Explore Amazon questions

If you sell or manufacture products, or provide a service that’s related to a product, find the bestselling products in this niche on Amazon and scan the questions buyers have asked.

I was just looking at one of those water filters that attach to your tap and found these questions:

  • When using unfiltered water setting (Brita basic on tap filter), the water is white in color – as if there’s calcium. Has anyone else noticed this? A store selling these could address this concern as well as anyone who owns a plumbing business.
  • How do you get a stuck filter out of the cone? This could lead to an article that specifically answers that question, but a better idea might be to do a longer article or series on troubleshooting these kinds of filters.
  • I live in a modern house in Shanghai. Do you think it could be attached to a non-American faucet there? Addressing this question could lead to an interesting discussion of water and plumbing around the world.

Review reviews

Reviews of products on Amazon and other e-commerce sites as well as reviews of service providers on sites like Yelp and Angie’s List will also inspire blog topics.

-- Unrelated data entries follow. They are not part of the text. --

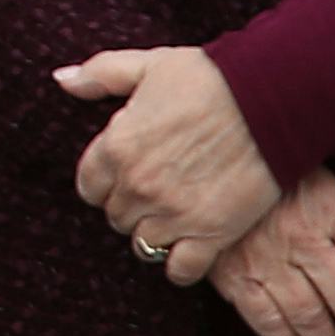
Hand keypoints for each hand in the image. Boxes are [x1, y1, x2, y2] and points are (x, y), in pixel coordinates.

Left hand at [61, 45, 278, 280]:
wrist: (271, 102)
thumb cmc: (209, 79)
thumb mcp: (147, 65)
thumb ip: (99, 74)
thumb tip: (62, 79)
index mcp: (116, 146)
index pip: (89, 186)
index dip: (105, 182)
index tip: (125, 176)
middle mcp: (137, 185)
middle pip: (115, 216)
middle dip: (130, 206)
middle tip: (155, 194)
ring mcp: (172, 213)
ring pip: (143, 244)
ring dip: (154, 234)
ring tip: (172, 219)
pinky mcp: (211, 234)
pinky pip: (180, 270)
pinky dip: (181, 266)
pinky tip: (191, 249)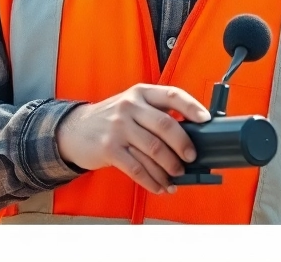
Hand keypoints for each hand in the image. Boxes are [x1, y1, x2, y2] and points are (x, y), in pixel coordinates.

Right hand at [55, 84, 209, 195]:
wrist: (74, 130)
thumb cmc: (110, 119)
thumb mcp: (131, 106)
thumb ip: (155, 113)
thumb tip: (191, 136)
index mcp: (140, 93)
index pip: (171, 94)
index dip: (192, 107)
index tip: (206, 120)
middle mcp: (129, 107)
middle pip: (165, 126)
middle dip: (183, 145)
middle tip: (190, 158)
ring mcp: (118, 127)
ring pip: (154, 151)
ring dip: (170, 168)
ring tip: (176, 176)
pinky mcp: (109, 148)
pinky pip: (138, 168)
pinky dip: (153, 181)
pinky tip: (160, 186)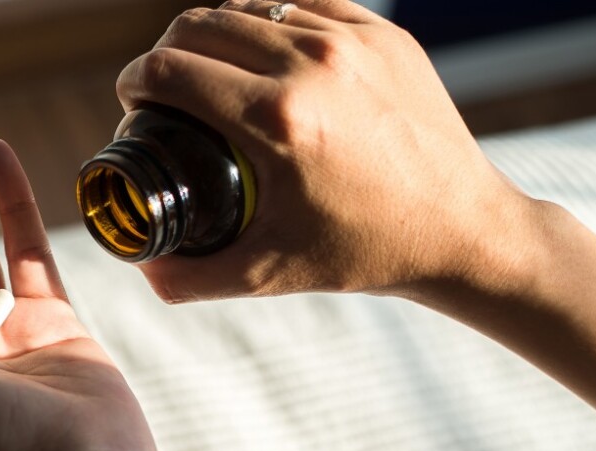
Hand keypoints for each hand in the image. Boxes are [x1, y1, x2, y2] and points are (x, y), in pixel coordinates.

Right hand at [116, 0, 531, 301]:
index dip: (134, 83)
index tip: (133, 102)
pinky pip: (300, 5)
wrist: (463, 230)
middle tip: (162, 90)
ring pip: (247, 6)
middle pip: (198, 26)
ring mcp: (352, 40)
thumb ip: (190, 277)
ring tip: (208, 72)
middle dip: (164, 54)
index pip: (171, 70)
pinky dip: (268, 24)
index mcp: (277, 121)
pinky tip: (262, 57)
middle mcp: (313, 66)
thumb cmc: (365, 252)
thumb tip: (141, 268)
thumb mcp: (267, 274)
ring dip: (212, 34)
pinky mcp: (382, 33)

I suggest starting with reviews from people who are disappointed or angry. These negative reviews immediately reveal problems that need to be solved – so why don’t you promote yourself as the business with the solution?

You can create posts explaining how you don’t make those mistakes or how your products don’t have those flaws. You can also use these kinds of reviews to help you write “What to look for” or “Avoid these red flags” types of articles.

Using these four strategies for creating powerful marketing blog topics, you can create a lot of great content. I suggest that you – or someone on your team – start by taking a half day working through these and capturing topics in a spreadsheet. After your first session of working each of these strategies, you can revisit them about once a month to discover new ideas.